My friend shared my grandmother's philosophy and chose not to participate. Not everyone does, however. According to the US Secret Service, Americans have lost more than $100 million in this Nigerian Scam.

Some people believe these scams. Otherwise, why would crooks continue to spend the time and effort to pitch their crazy schemes? As Yogi Berra said, 'if people don't want to come to the ball park, no one can stop them.' Protecting your money is just like going to the ball park.

I recently received a very nice invitation to a seminar promising to teach me how to make money with stocks even if stocks go to zero. As an added bonus, I could learn how to increase my monthly income by $9,100.78. (I love when promoters promise such nice round numbers.) Hand written in blue ink at the top of the invitation was a personal note to 'David,' noting that the event was already sold out, but because I had been personally referred, the host was willing to make a special exception for me. (I actually received three invitations at my office and two at home, each with a similar personal note. One of the personal notes was addressed to 'Wheeler.' Another was addressed to 'W, CFA.') I passed on the seminar.
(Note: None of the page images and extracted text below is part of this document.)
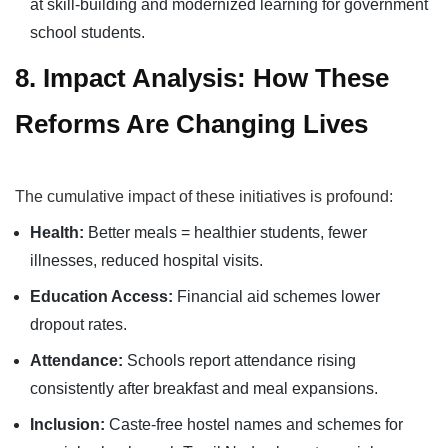
at skill-building and modernized learning for government
school students.
8. Impact Analysis: How These
Reforms Are Changing Lives
The cumulative impact of these initiatives is profound:
Health:
Better meals = healthier students, fewer
illnesses, reduced hospital visits.
Education Access:
Financial aid schemes lower
dropout rates.
Attendance:
Schools report attendance rising
consistently after breakfast and meal expansions.
Inclusion:
Caste-free hostel names and schemes for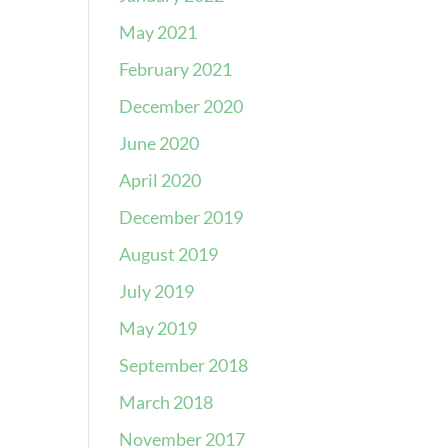
May 2021
February 2021
December 2020
June 2020
April 2020
December 2019
August 2019
July 2019
May 2019
September 2018
March 2018
November 2017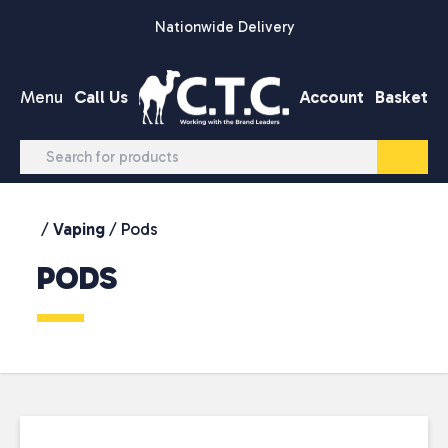
Skip to content
Nationwide Delivery
Menu
Call Us
Account
Basket
/
Vaping
/ Pods
PODS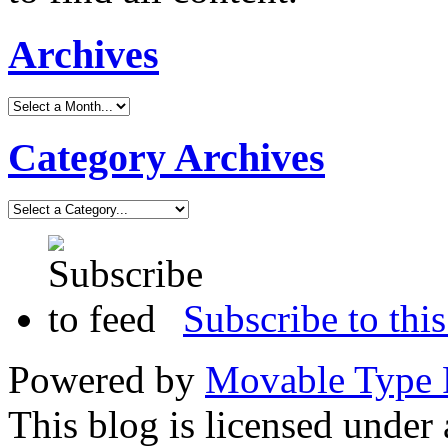
Archives
Category Archives
Subscribe to this
Powered by
Movable Type 
This blog is licensed under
Do you think these examples are an extreme? The something-for-nothing mindset can be found in things as innocuous as a newspaper headline. On November 24, the Real Estate section of this newspaper published a syndicated article titled 'Four Options for Avoiding Foreclosure.' The article suggested ideas such as seeking your lender's approval to skip a few payments or trying to refinance the loan. My first suggestion on avoiding foreclosure is a bit simpler: pay your bill. Instead, the author, the financial editor of, suggested several ways for borrowers to absolve themselves of an obligation. That is, how to get something for nothing.

Too often, investors look for risk-free ways to make a quick buck. These schemes don't exist. As Warren Buffett once said, 'you can't make a baby in one month by getting nine women pregnant.' Some things just take time.